In his 1927 book, Sea Escapes and Adventures, Commander Taprell Dorling D.S.O. commemorated Kinnier's exploits thus: "Seldom have honours been better deserved. Pursued by a vessel which could have blown his ship out of the water with a single broadside, nobody could have blamed Captain Kinnier if he had hauled down his colours and surrendered. But this was not the sort of stuff of which British captains are made. Loyally helped by his officers and men, with great presence of mind and an excellent display of seamanship and navigation, he first escaped from his enemy and then brought his ship to safety through a channel dangerous enough to appal the stoutest heart, doing so without denting a single plate. Captain Kinnier had taken a huge risk, but came through with flying colours. His behaviour affords a shining example of the splendid spirit which animated the officers and men throughout those stormy and nerve-racking days of the worldwide war".

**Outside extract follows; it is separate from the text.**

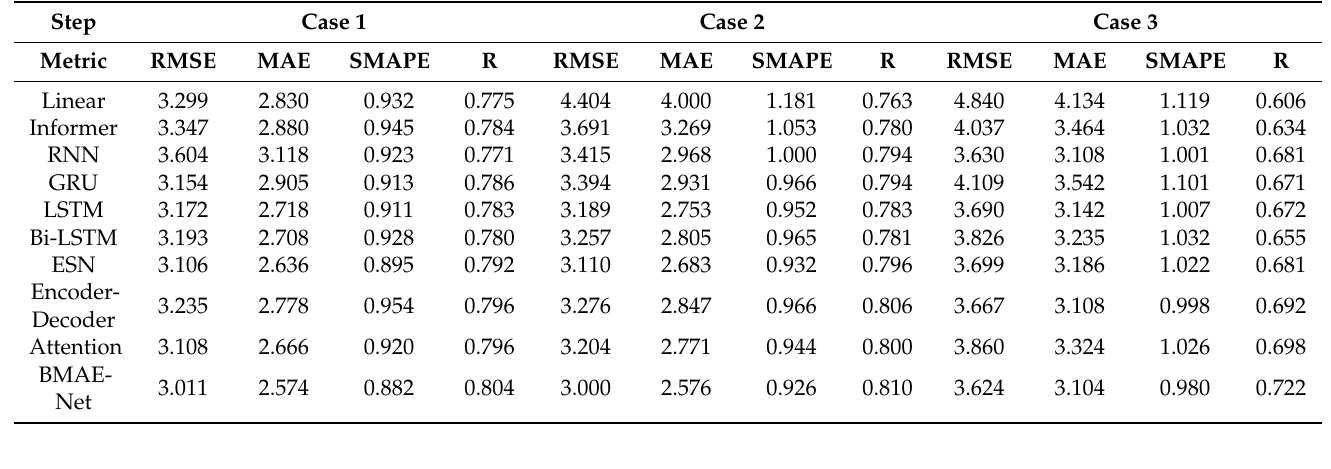
Table 4. Experimental results for temperature from the Beijing station.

Similar sentiments were expressed by Captain Frank Shaw in his history of the British Merchant Navy, Flag of the Seven Seas: "But this instance of British Merchant Navy resourcefulness is illuminating. In the very waters where Drake - himself a merchant seanman - displayed the courage and resourcefulness that blazoned the name of England through the then-known world, another merchantman, also inspired with the tradition of the sea, which demands of its devotees that there shall be no surrender so long as life persists, signally thwarted a greedy enemy and snatched a valuable ship and many more valuable lives from capture or possible death. Men like Captain Kinnier of the Ortega may not have monuments erected to their memory in Westminster Abbey, but they live enshrined in the hearts of patriots".

The escape of the Ortega was also used as the basis for the short novel Tom Chatto RNR.

Captain Kinnier died on Christmas Eve 1916 following surgery to repair an ulcer. He was buried in Bebington Cemetery on 30 December 1916.